Hungary exits recession in first quarter this year
Hungary emerged from recession in the first three months of the current year, when the economy expanded by a better-than-expected 0.9 per cent, official provisional data showed yesterday.
"According to seasonally and calendar-adjusted data, gross domestic product (GDP) increased by 0.9 per cent as compared to the previous quarter," the statistics office KSH said in a statement.
Analysts had been projecting a further contraction in GDP of 0.1-0.3 per cent and had been forecasting a return to growth only in second or third quarters.
On a 12-month basis, the economy grew by a marginal 0.1 per cent in the period from January to March.
However, the data were still only provisional and final data - to be published on June 9 - "may differ from the ones published in this flash estimate," KSH cautioned.
Hungary entered a deep recession at the end of 2008 and the economy shrank by 6.3 per cent in 2009.
The statistics office gave no details or any breakdown of the preliminary GDP estimate, so it was not yet clear exactly what was driving the surprise growth.

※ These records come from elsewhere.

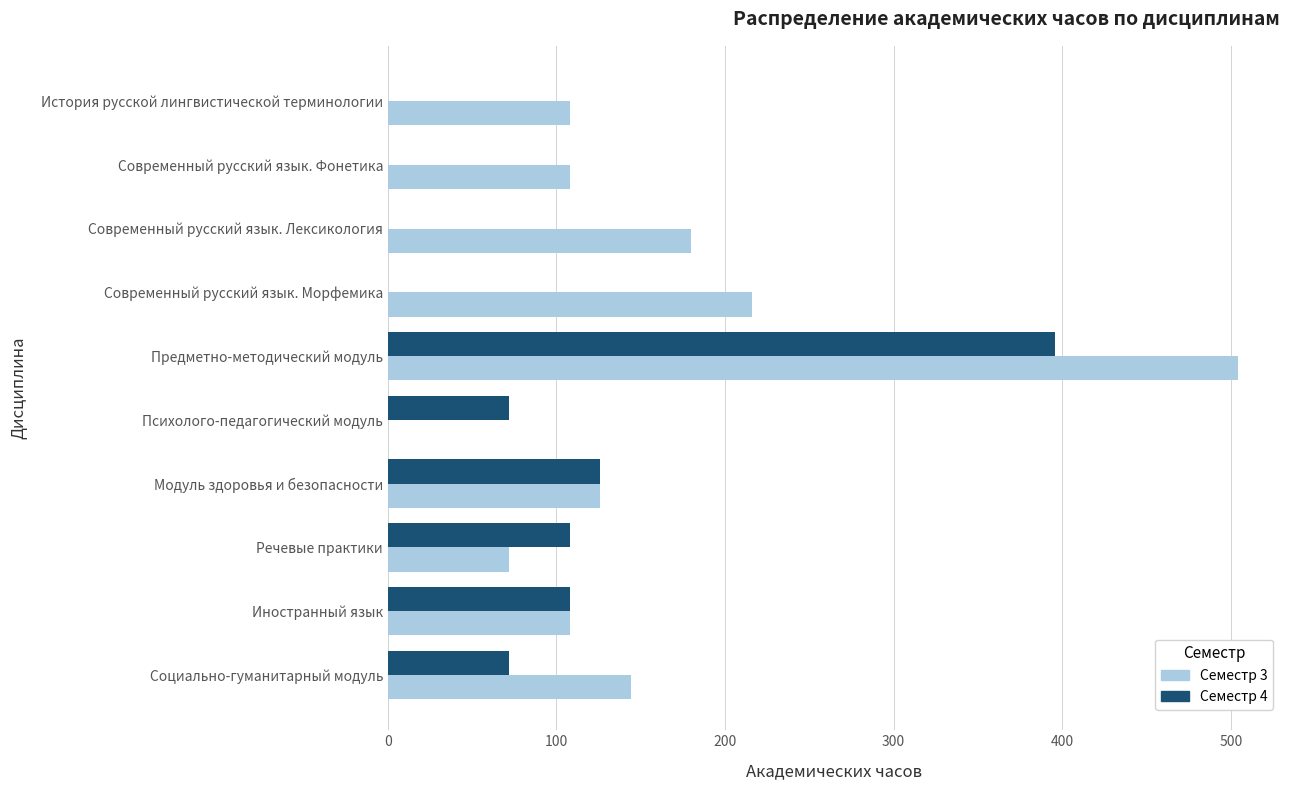

The Семестр 3 series shows 144 at Социально-гуманитарный модуль. True or false?

True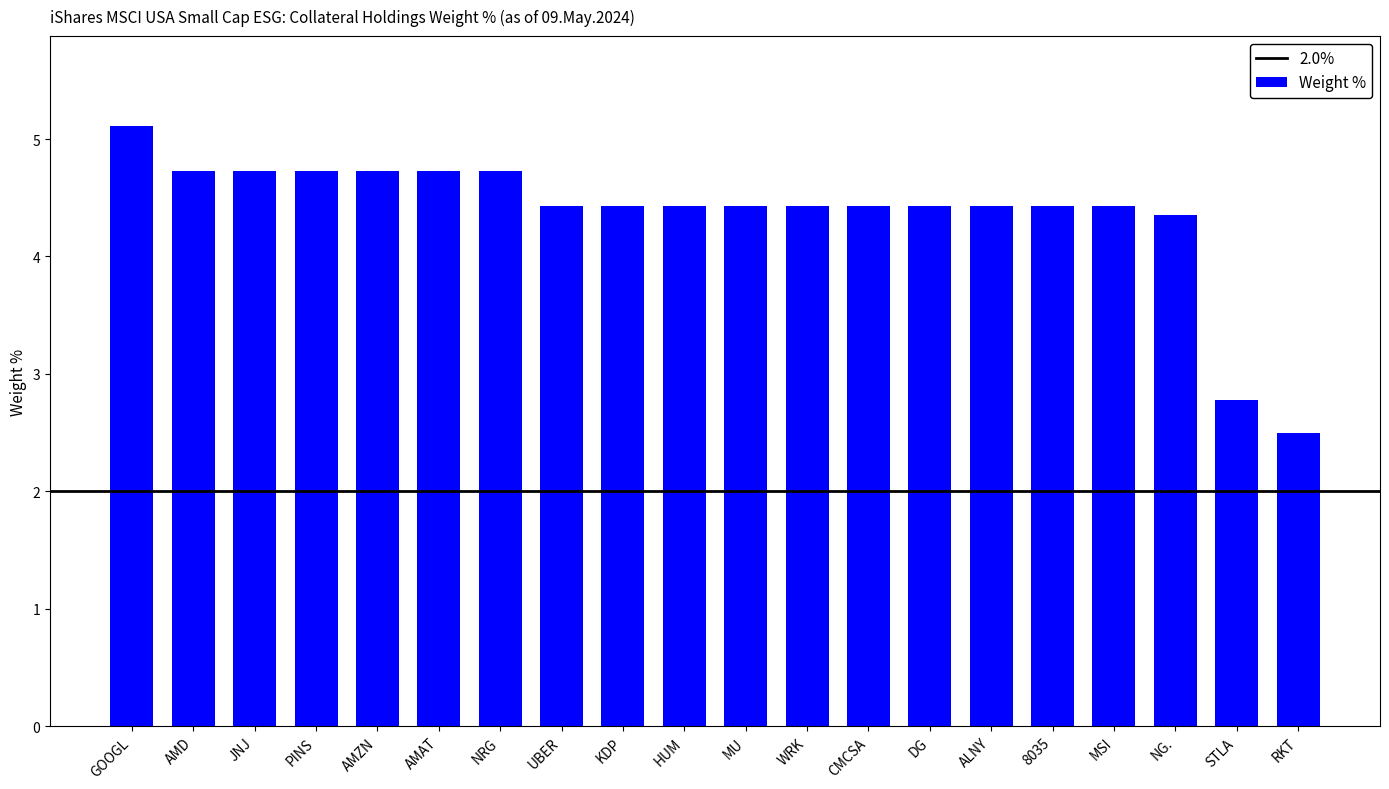

Which label corresponds to the smallest value in the chart?

RKT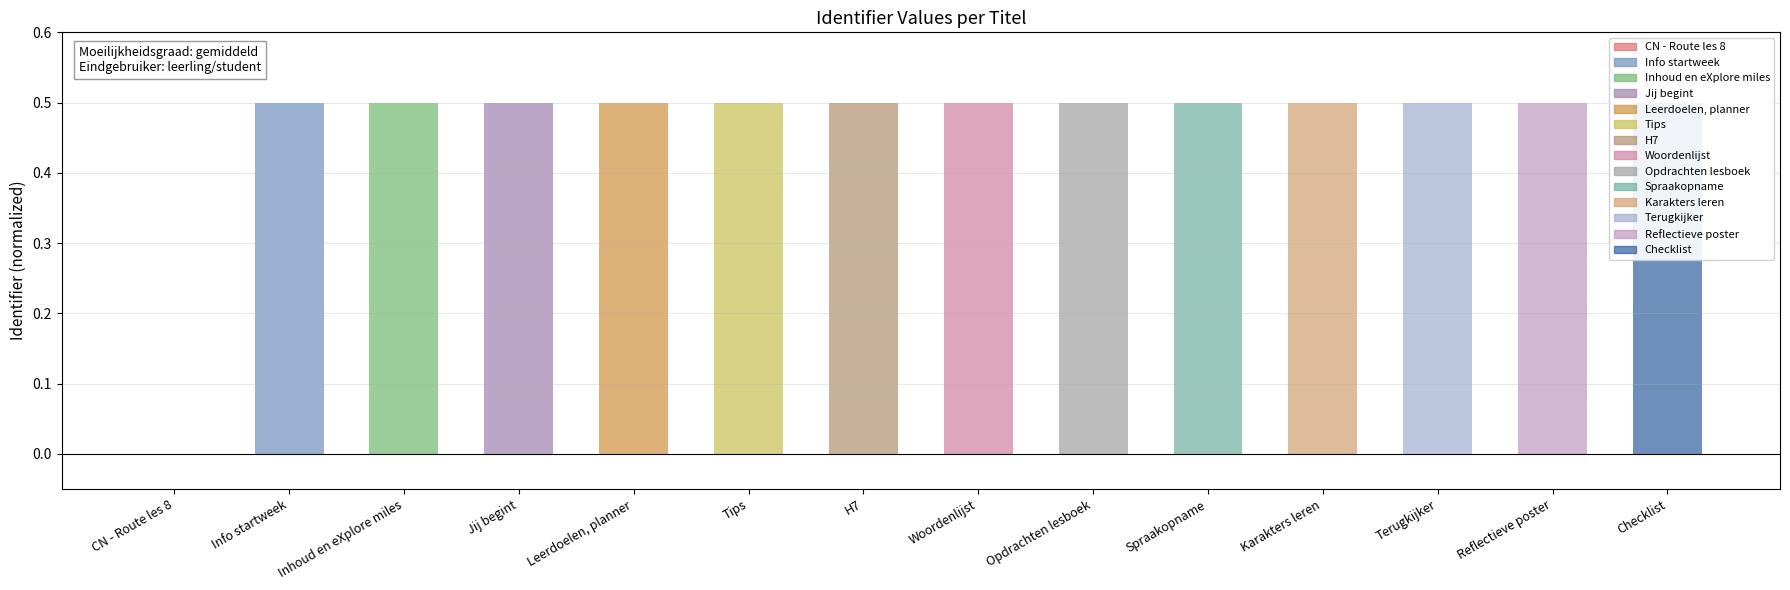

What value does the data have at Leerdoelen, planner?

0.5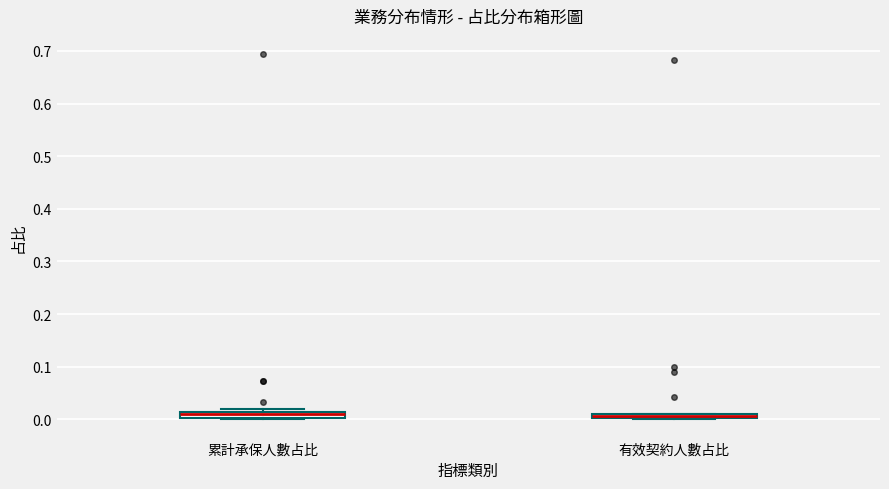

Where is the lower edge of the box for 有效契約人數占比 on the y-axis? The values are not printed on the chart, so give them approximately, as read against the axis.

0.00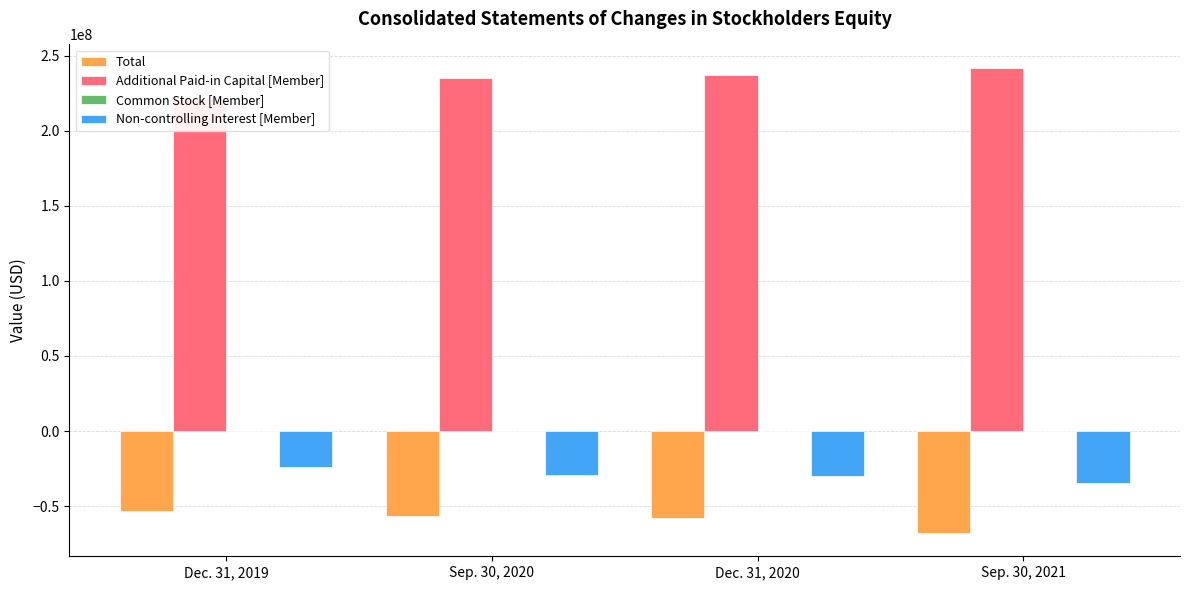

What is the label of the 1st bar from the left?

Dec. 31, 2019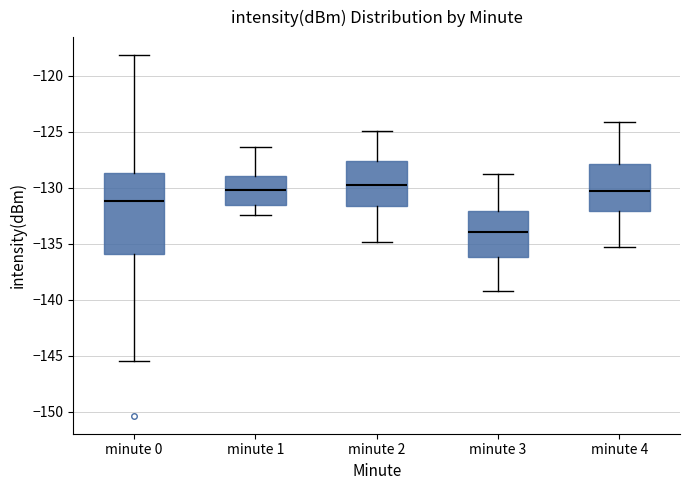

Reading left to right, transcribe this box plot: for each box, give where its median line is, the range the box spans, and where its two whiskers end, as read against the y-axis. The values are not printed on the chart, so give them approximately, as read against the axis.

minute 0: median -131.0, box -136.0 to -128.5, whiskers -145.5 to -118.0
minute 1: median -130.0, box -131.5 to -129.0, whiskers -132.5 to -126.5
minute 2: median -129.5, box -131.5 to -127.5, whiskers -135.0 to -125.0
minute 3: median -134.0, box -136.0 to -132.0, whiskers -139.0 to -129.0
minute 4: median -130.0, box -132.0 to -128.0, whiskers -135.0 to -124.0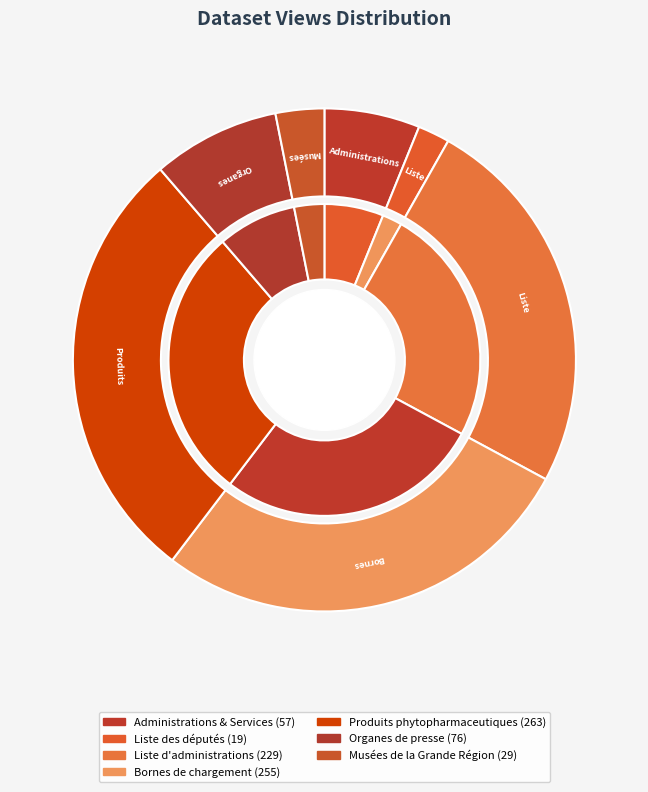

To the nearest percent, what is the difference between the largest and smallest slice percentages?

26%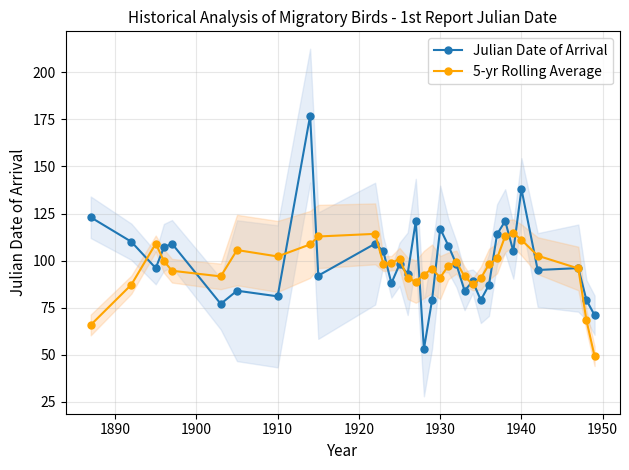

At how many categories does at least one series exceed 154?

1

But experts pointed to stronger-than-expected first-quarter growth in Germany, which is Hungary's main trading partner.
Hungary may also be starting to reap the benefits of the draconian belt-tightening measures prescribed by the previous government as one of the conditions for the €20-billion financial bailout by the International Monetary Fund and the European Union at the end of 2008.
Thanks to the drastic austerity measures, the Socialist administration under ex-premier Gordon Bajnai succeeded in curbing the public deficit, bringing it down to four per cent of GDP in 2009 from more than nine per cent in 2006.
But it was precisely the unpopularity of the cost-cutting measures which led to the ousting of the Socialists in the general election earlier this year.
And the opposition centre-right party Fidesz and its leader Viktor Orban, who won a two-thirds majority, have yet to present the details of their economic programme.